Drug lord’s arrest a reminder of Tonga’s relationship with South American smugglers

The arrest of Columbian drug leader  Dairo Antonio Úsuga, known as Otoniel, has re-opened deep seated concerns about Tonga’s links with South American drug cartels.

Colombia’s most-wanted drug trafficker “Otoniel” has been captured, officials said on Saturday, a major victory for the government of the world’s top cocaine exporter.

The world now is watching whether Otoniel’s arrest will reduce smuggling of the drugs to the Pacific hubs.

Tonga remains a hub for cocaine and methamphetamine distribution, with drugs brought in from Peru, Venezuela and Colombia. The drugs are then transhipped to Australia, New Zealand and China.

Speaker of the House Lord Fakafanua said there was growing evidence that Tonga was a key stopover on international smuggling routes, bringing drugs to Australia and New Zealand.

Tonga vs Columbia 

Tonga’s Colombian connection was first revealed in 2011 when Australian police revealed that an international crime syndicate headed by Colombians allegedly bribed a former Speaker of the Tongan Parliament as part of a plot to import tonnes of cocaine into Australia.

The Australian Federal Police (AFP) uncovered a global trafficking operation that allegedly used yachts to sail cocaine from South America to Tonga.

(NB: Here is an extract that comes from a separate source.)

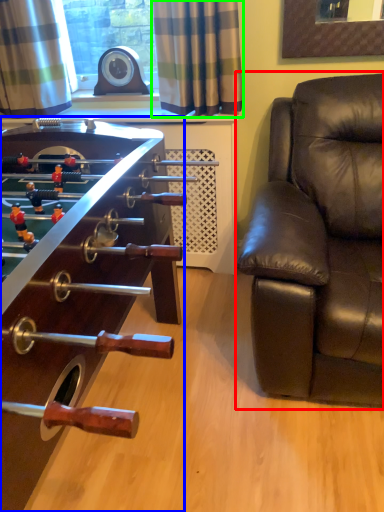
Question: Which object is positioned closest to studio couch (highlighted by a red box)? Select from table (highlighted by a blue box) and curtain (highlighted by a green box).

Choices:
 (A) table
 (B) curtain

Answer: (B)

Former Speaker Lord Tu’ilakepa wrote that he would ”guarantee that I will be providing the necessary housing and financial support to this person [Gomez] and take full responsibility for him during the duration of his stay”. Photo/Fale Alea ‘O Tonga (Cropped)
Police alleged that in 2010 the syndicate bribed the then Speaker of the Tongan Legislative Assembly, Lord Tu’ilakepa, who is now Tonga’s Minister of the Ministry of Agriculture, Food, Forests and Fisheries (MAFF) to sponsor a Colombian drug boss to come to the Pacific island.

The AFP said the drug boss, Obeil Antonio Zuluaga Gomez, wanted to direct an operating hub from Tonga and oversee cocaine shipments.

In August this year Tongan police charged more than 20 people after cocaine packages washed up on beaches on Vava’u.

Police seized more than 14kg of cocaine with an estimated street value of US$2.2 million or TOP$5 million.

RNZ reported that the cocaine packages looked similar to those that were found in Vava’u in 2012 on the wrecked yacht JeReVe.

Vava’u is regarded as  a popular destination for yachties. The police felt that the cocaine was anchored there in Vava’u to hide and that locals would find it and bring it onto the land.

The drugs found in Vava’u is believed to have come from Columbia.

His Majesty concerns

Drugs have become a major issue in the kingdom, with His Majesty criticising Parliament for not doing enough.

In August Tonga’s Parliament proposed making serious drug offences punishable with death.

The proposal would have applied the death penalty for trafficking more than five kilograms of Class A drugs or multiple drug offences involving minors.

Tonga retains the death penalty for murder and treason.

Drug smuggling is a problem across the Pacific, with drug seizures in French Polynesia, Fiji and Executive director of the Pacific Islands Chiefs of Police network Glyn Rowland said recently the Covid-19 pandemic had affected drug routes in the Pacific.

“Certainly, for our young people, unemployment and poverty is a challenge right now because of the pandemic and that makes them quite vulnerable to recruitment into organised crime gangs and facilitating drug movements,” Mr Rowland said.